<%image(20060811-wireless access point.jpg|136|94|Secure that router!)%>
I was digging though some of my links today and noticed I had bookmarked a really good demo of how to crack WEP in 10 easy steps easily using free tools that you can download from the Internet (WHAX Live CD Distro, Aircrack, etc…).
This once again shows how important it is that you use a “more” secure encryption like WPA. Most home cable/dsl wireless routers should now support the WPA-PSK (pre-shared key) standard. This should include vendors like Linksys, Dlink, and Netgear. Many home users don’t know why WPA is so insecure and why WPA-PSK is the best way to secure a home wireless network.
What is WPA-PSK?
WPA-PSK is a mode of WPA that is for home users without enterprise authentication requirements (business). WPA-PSK overcomes the major encryption issues with WEP, however, a weak WPA passphrase can be cracked in less then 30 seconds if a bad guy can manage to trick your wireless access point to reveal it’s intial handshake with the wireless client. Don’t confuse passphrase with password as they are totally different. A good example of a weak passphrase that can be easily cracked is something like “myaccesspoint” or “passphrase”. A bad guy can take this handshake data and crack your pre-shared key with a brute force or dictionary attack. The only defense against this type of attack is to use a long passphrase that would take years to crack even with the powerful computers we use today.

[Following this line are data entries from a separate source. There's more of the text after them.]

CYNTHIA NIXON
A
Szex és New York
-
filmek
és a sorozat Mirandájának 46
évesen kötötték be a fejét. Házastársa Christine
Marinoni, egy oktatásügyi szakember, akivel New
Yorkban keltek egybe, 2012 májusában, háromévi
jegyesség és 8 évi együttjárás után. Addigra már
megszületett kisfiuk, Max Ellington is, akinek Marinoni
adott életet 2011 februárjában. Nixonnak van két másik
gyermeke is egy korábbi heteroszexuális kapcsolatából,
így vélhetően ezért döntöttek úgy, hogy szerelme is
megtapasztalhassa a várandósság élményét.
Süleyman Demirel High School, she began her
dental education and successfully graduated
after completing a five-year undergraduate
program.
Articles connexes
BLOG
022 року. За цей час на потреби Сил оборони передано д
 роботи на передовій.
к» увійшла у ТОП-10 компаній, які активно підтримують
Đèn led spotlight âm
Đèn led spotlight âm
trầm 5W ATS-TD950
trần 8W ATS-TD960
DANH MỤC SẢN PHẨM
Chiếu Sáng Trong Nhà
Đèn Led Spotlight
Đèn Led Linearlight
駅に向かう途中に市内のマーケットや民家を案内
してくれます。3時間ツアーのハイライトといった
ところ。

How to create a good passphrase?
The best way that I have found to create a good passphrase is to use a secure password generator website like the one Steve Gibson has created. What is nice about Steve’s website is that you can use this password page to generate a 64 random hex or 63 random ASCII/alpha-numeric passphrase (which one depends on what your router can handle) which is completly unique to you.

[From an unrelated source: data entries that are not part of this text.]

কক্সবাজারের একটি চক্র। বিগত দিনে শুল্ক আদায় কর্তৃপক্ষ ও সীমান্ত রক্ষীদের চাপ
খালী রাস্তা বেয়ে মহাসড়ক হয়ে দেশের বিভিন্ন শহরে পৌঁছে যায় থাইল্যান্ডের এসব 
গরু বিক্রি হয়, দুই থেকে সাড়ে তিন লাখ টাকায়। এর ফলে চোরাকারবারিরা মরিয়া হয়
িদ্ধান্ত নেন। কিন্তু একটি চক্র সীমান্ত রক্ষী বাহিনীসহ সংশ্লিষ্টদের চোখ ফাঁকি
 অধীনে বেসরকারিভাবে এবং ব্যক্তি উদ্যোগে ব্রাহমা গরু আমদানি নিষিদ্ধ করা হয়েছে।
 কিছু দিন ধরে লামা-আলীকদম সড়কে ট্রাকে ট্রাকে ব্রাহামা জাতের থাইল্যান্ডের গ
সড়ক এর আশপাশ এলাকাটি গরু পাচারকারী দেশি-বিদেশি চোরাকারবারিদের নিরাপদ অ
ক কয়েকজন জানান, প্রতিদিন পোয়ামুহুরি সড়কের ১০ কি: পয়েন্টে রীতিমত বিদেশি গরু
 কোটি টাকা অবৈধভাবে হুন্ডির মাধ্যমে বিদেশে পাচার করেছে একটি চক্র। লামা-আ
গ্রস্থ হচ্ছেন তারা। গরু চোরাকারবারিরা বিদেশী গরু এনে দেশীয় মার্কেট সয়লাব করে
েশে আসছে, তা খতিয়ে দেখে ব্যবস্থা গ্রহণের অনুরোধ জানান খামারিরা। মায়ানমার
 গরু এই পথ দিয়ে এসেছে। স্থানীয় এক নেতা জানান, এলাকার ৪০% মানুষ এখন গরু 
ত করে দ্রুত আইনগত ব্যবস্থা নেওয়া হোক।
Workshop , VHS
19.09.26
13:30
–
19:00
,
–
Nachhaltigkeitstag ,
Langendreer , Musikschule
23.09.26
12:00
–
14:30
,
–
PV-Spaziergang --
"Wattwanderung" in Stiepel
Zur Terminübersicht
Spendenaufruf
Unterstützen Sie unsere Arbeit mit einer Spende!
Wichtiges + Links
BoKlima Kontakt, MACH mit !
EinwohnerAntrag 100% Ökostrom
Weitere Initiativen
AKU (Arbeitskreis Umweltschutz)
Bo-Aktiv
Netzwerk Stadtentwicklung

Once you have this passphrase you and copy/paste this into a blank text file and save it to a USB drive, floppy disk (if you still have these..), or burn it to a CD-R. With this text file you can then copy/paste the passphrase into your wireless access point configuration as well as your wireless clients. Keeping it on a remote device like a USB drive ensures you will have it for safekeeping. I keep mine locked away in my home safe with my other important documents.
This is the most recommended way to setup WPA-PSK on your home network. While there are more methods to properly secure a home wireless network, I will be discusing these in a future article.